• **What to produce**: The records below must be written out exactly, with every picture left behind.

BEGIN Dataset extract

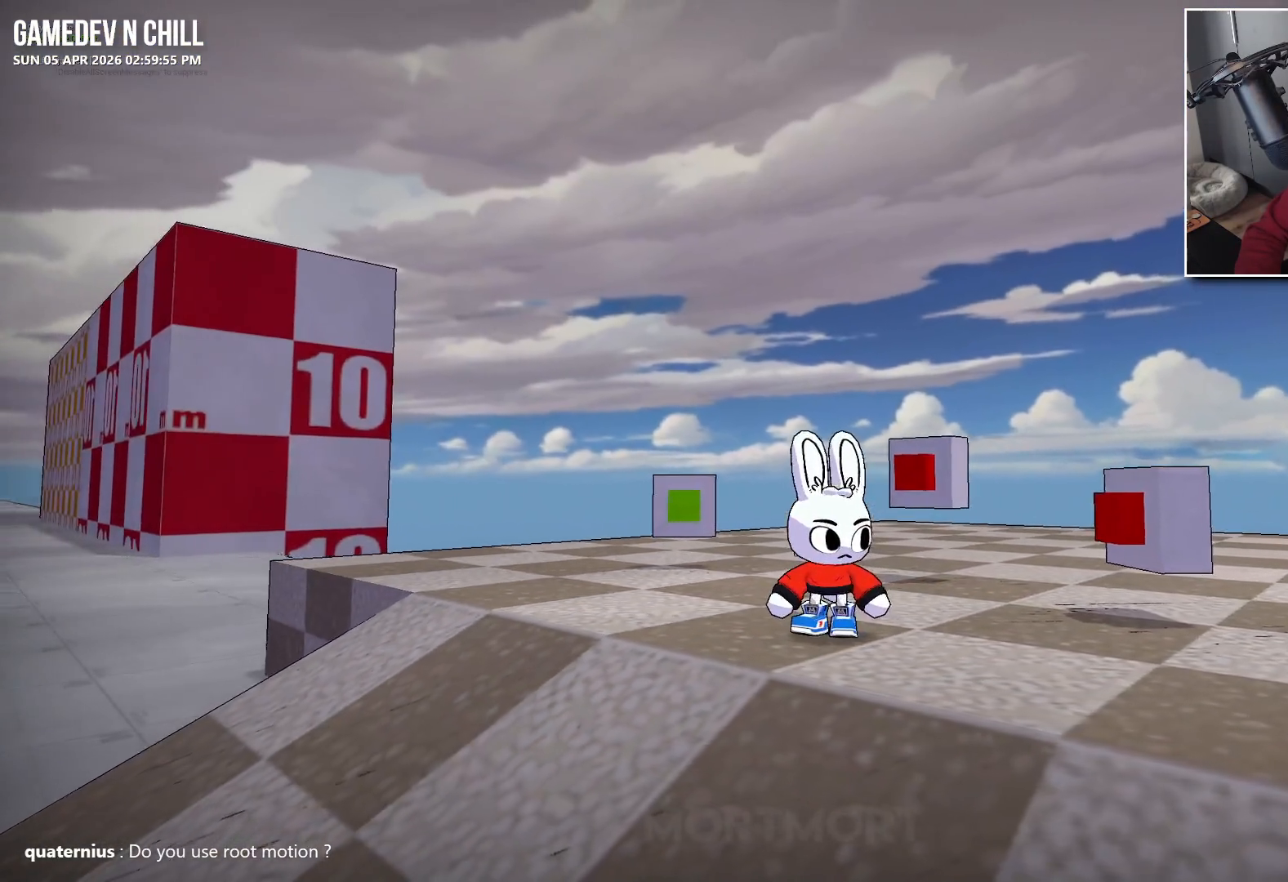
{"buttons": [], "left_stick": "center", "right_stick": "down-right", "events": [[217, "right_stick", "center"], [500, "right_stick", "down-right"]]}
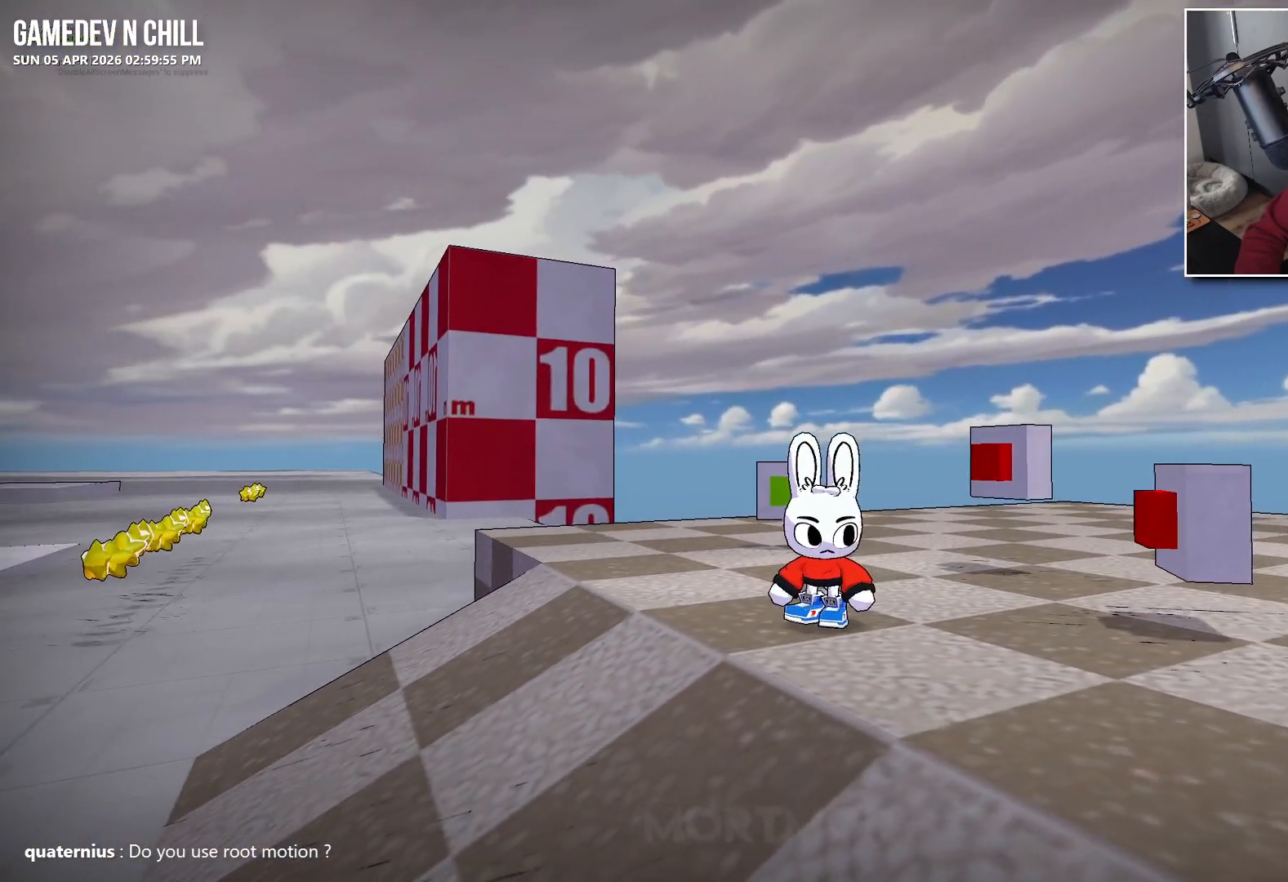
{"buttons": [], "left_stick": "center", "right_stick": "up-right", "events": [[217, "right_stick", "right"], [483, "right_stick", "up-right"]]}
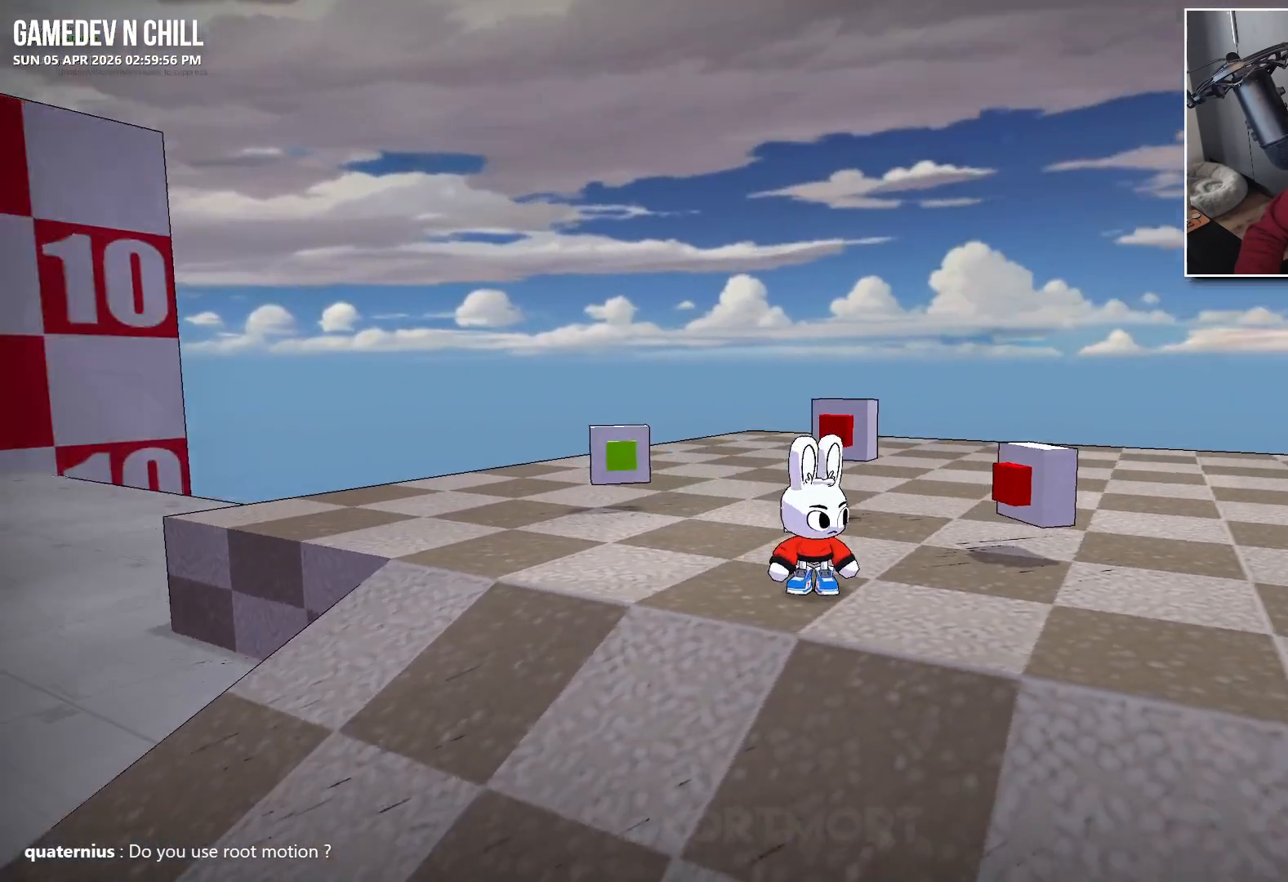
{"buttons": [], "left_stick": "center", "right_stick": "center", "events": [[100, "right_stick", "center"], [150, "left_stick", "left"], [483, "left_stick", "center"]]}
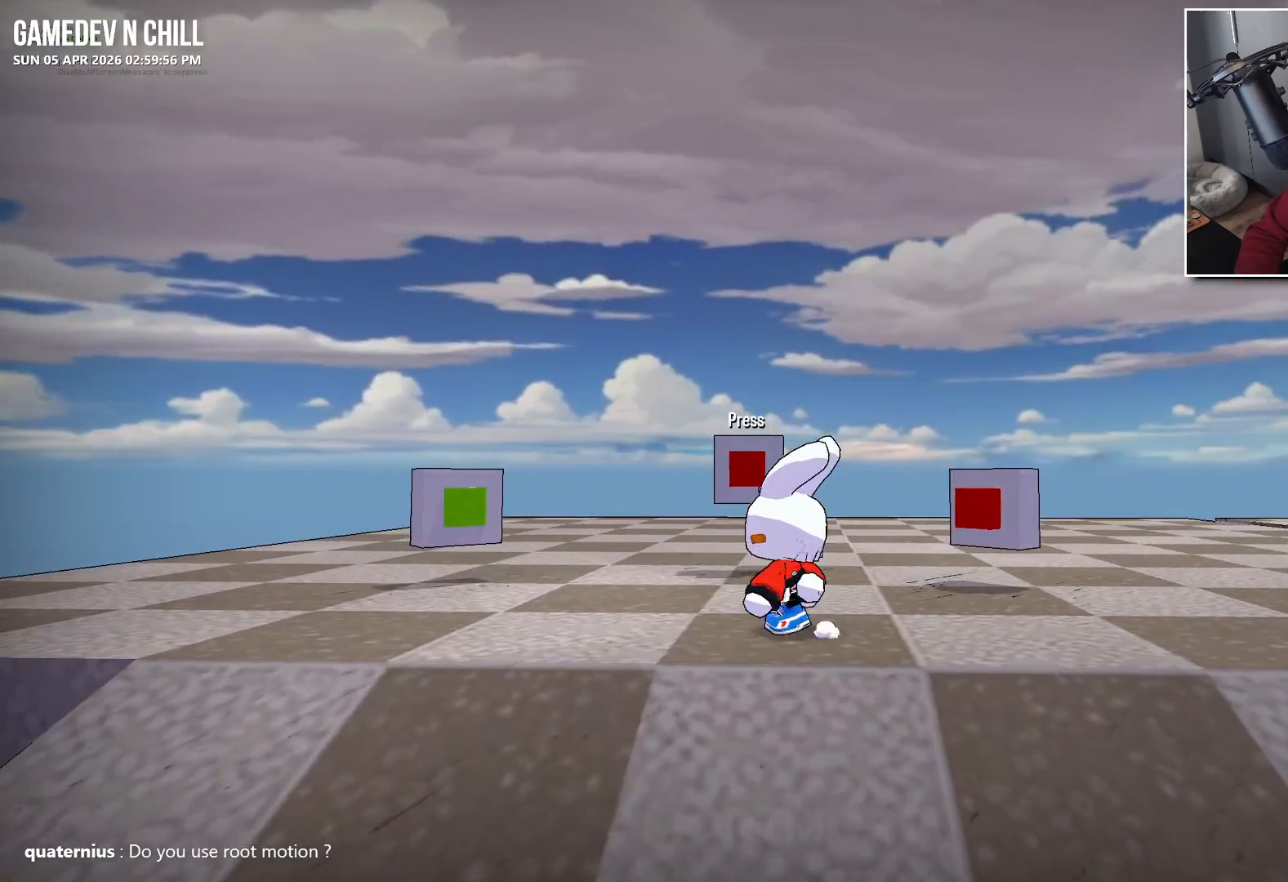
{"buttons": [], "left_stick": "up", "right_stick": "center", "events": [[300, "right_stick", "right"], [317, "left_stick", "up"], [500, "right_stick", "center"]]}
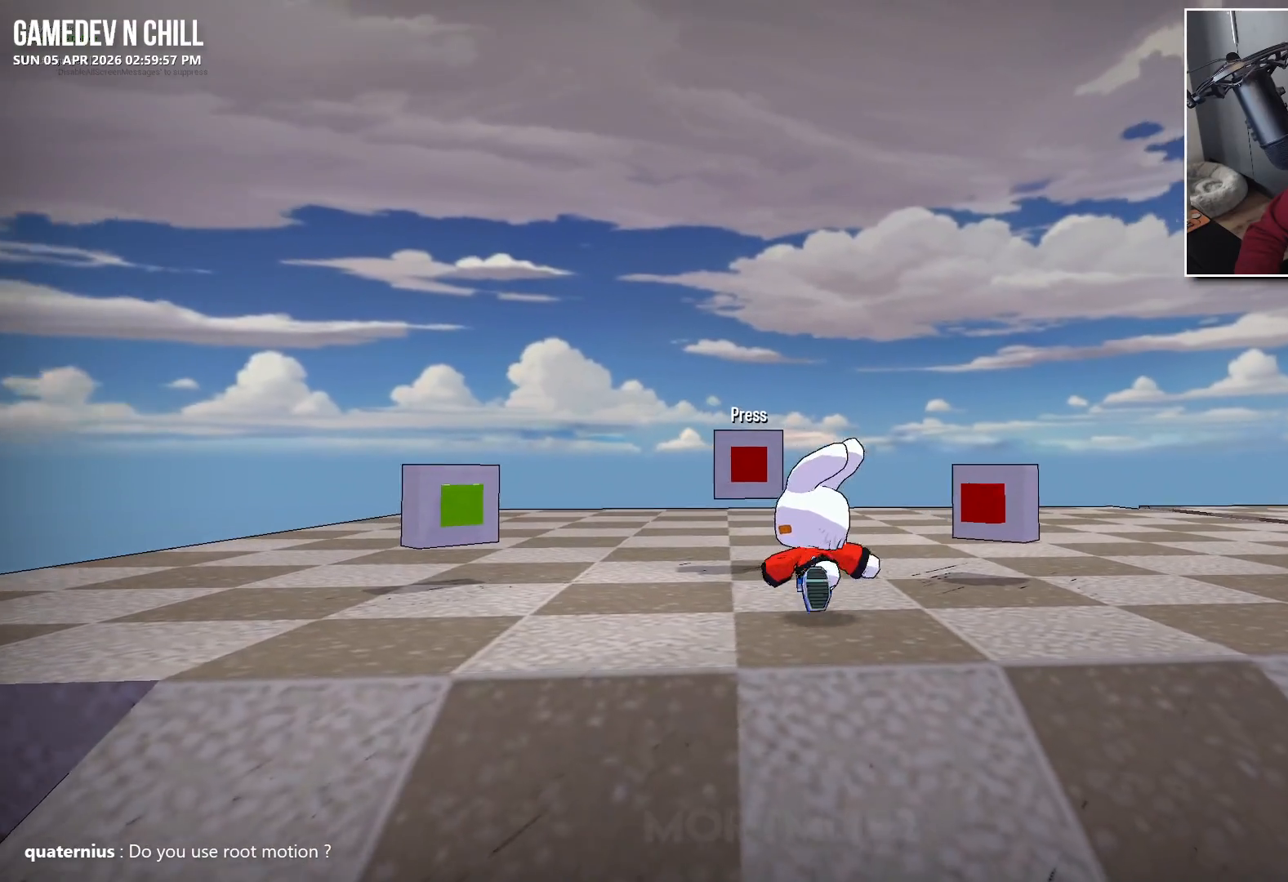
{"buttons": [], "left_stick": "center", "right_stick": "center", "events": [[200, "left_stick", "center"], [333, "left_stick", "up-left"], [383, "left_stick", "center"], [400, "Y", "down"], [500, "Y", "up"]]}
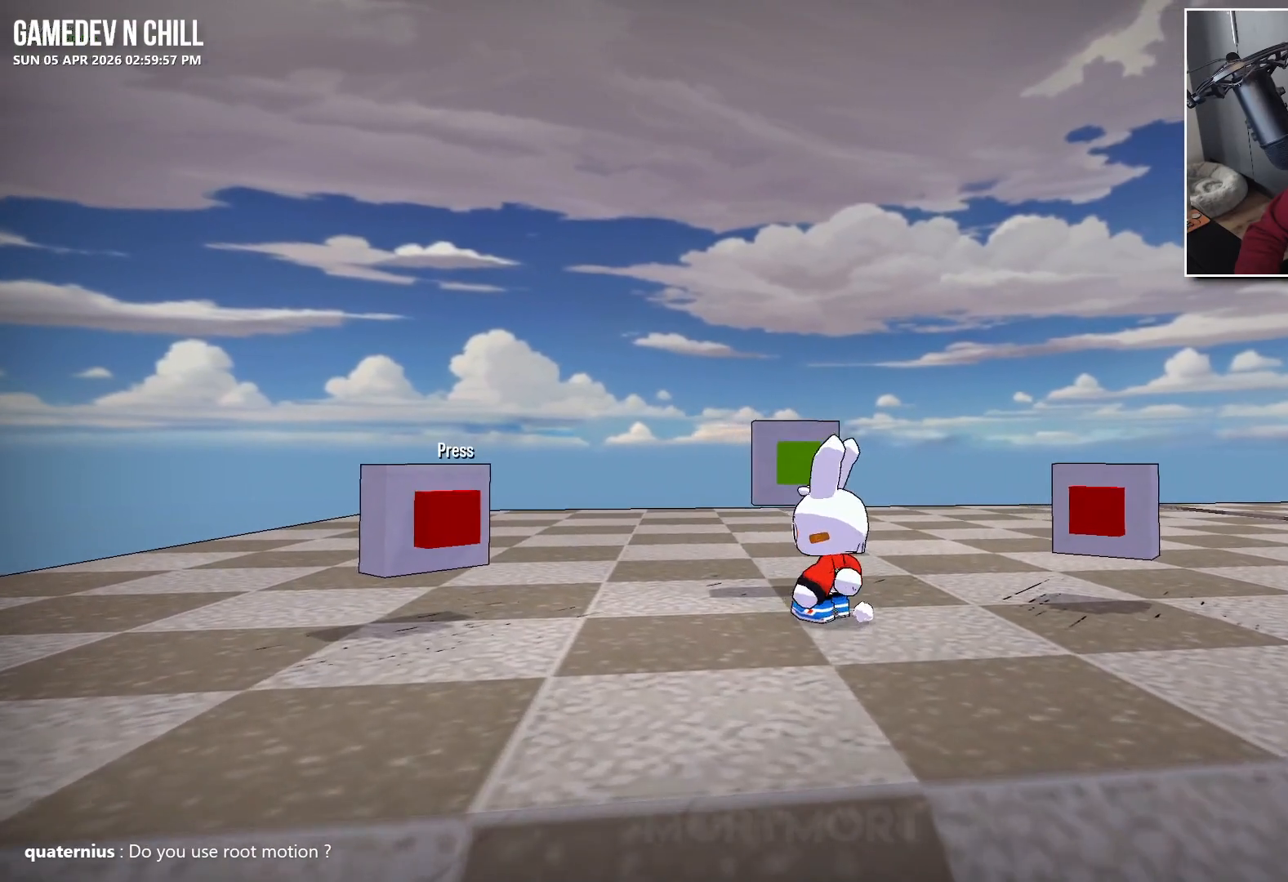
{"buttons": [], "left_stick": "center", "right_stick": "center", "events": [[17, "left_stick", "left"], [333, "Y", "down"], [333, "left_stick", "center"], [450, "Y", "up"]]}
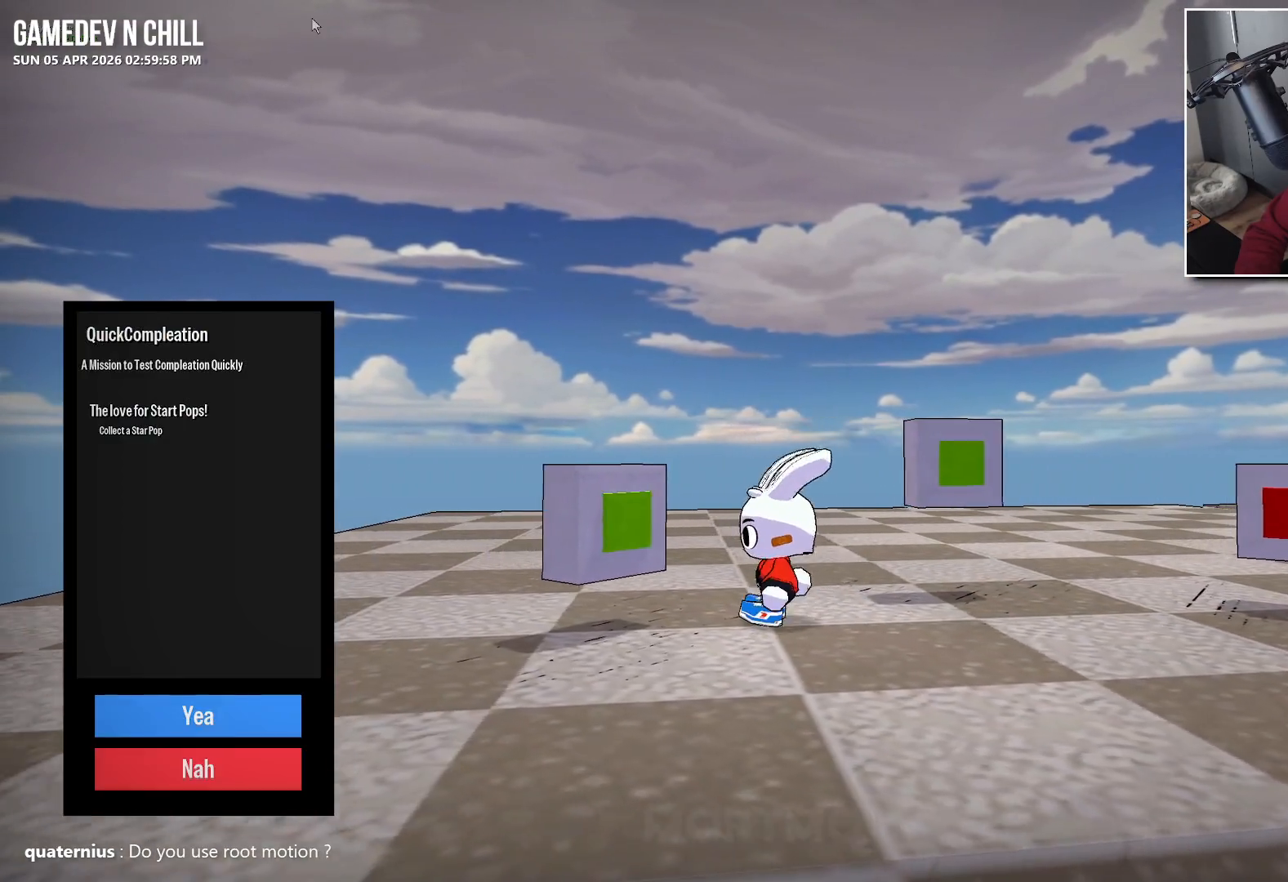
{"buttons": [], "left_stick": "center", "right_stick": "center", "events": [[150, "A", "down"], [267, "A", "up"]]}
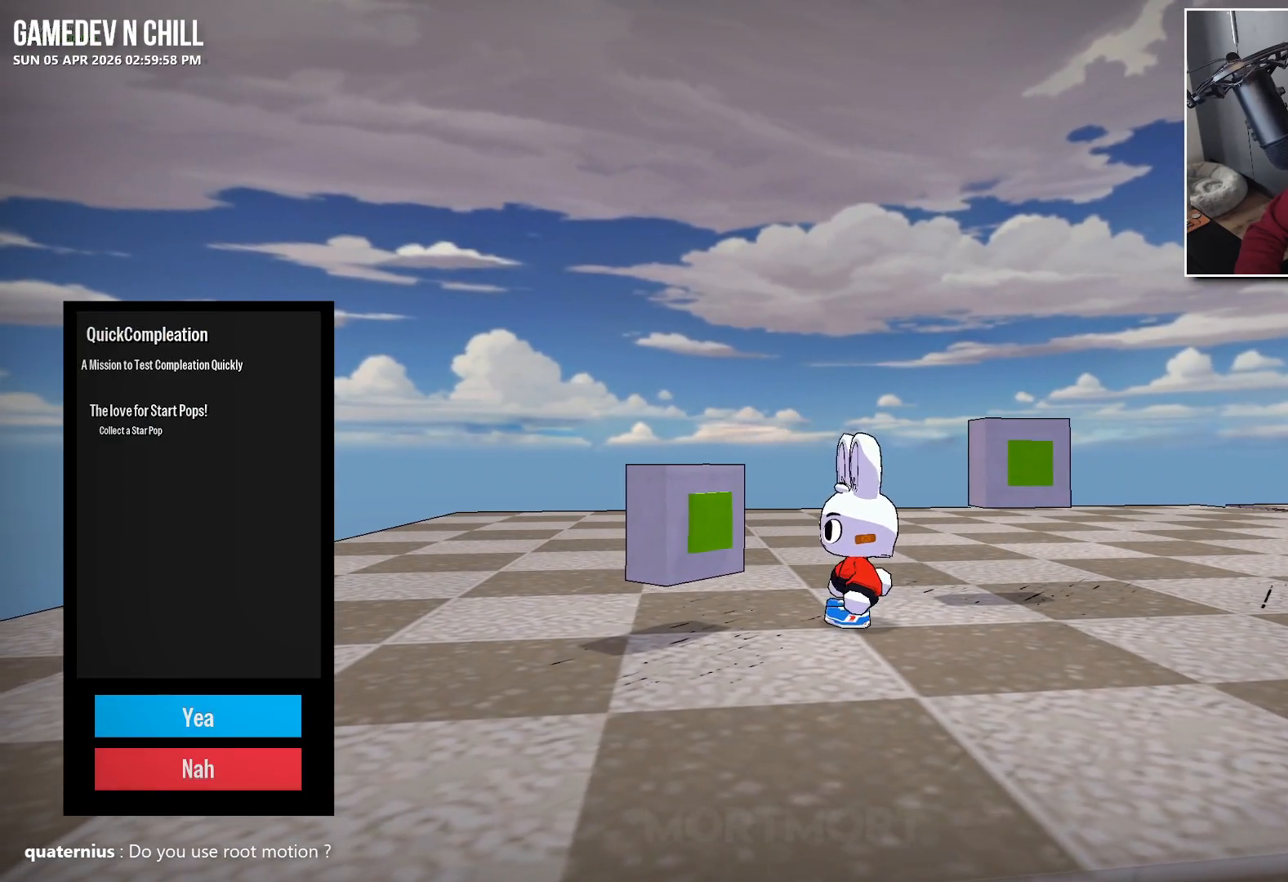
{"buttons": ["A"], "left_stick": "center", "right_stick": "center", "events": [[417, "A", "down"]]}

END Dataset extract

• **Response to the task**:
{"buttons": [], "left_stick": "center", "right_stick": "down-right", "events": [[217, "right_stick", "center"], [500, "right_stick", "down-right"]]}
{"buttons": [], "left_stick": "center", "right_stick": "up-right", "events": [[217, "right_stick", "right"], [483, "right_stick", "up-right"]]}
{"buttons": [], "left_stick": "center", "right_stick": "center", "events": [[100, "right_stick", "center"], [150, "left_stick", "left"], [483, "left_stick", "center"]]}
{"buttons": [], "left_stick": "up", "right_stick": "center", "events": [[300, "right_stick", "right"], [317, "left_stick", "up"], [500, "right_stick", "center"]]}
{"buttons": [], "left_stick": "center", "right_stick": "center", "events": [[200, "left_stick", "center"], [333, "left_stick", "up-left"], [383, "left_stick", "center"], [400, "Y", "down"], [500, "Y", "up"]]}
{"buttons": [], "left_stick": "center", "right_stick": "center", "events": [[17, "left_stick", "left"], [333, "Y", "down"], [333, "left_stick", "center"], [450, "Y", "up"]]}
{"buttons": [], "left_stick": "center", "right_stick": "center", "events": [[150, "A", "down"], [267, "A", "up"]]}
{"buttons": ["A"], "left_stick": "center", "right_stick": "center", "events": [[417, "A", "down"]]}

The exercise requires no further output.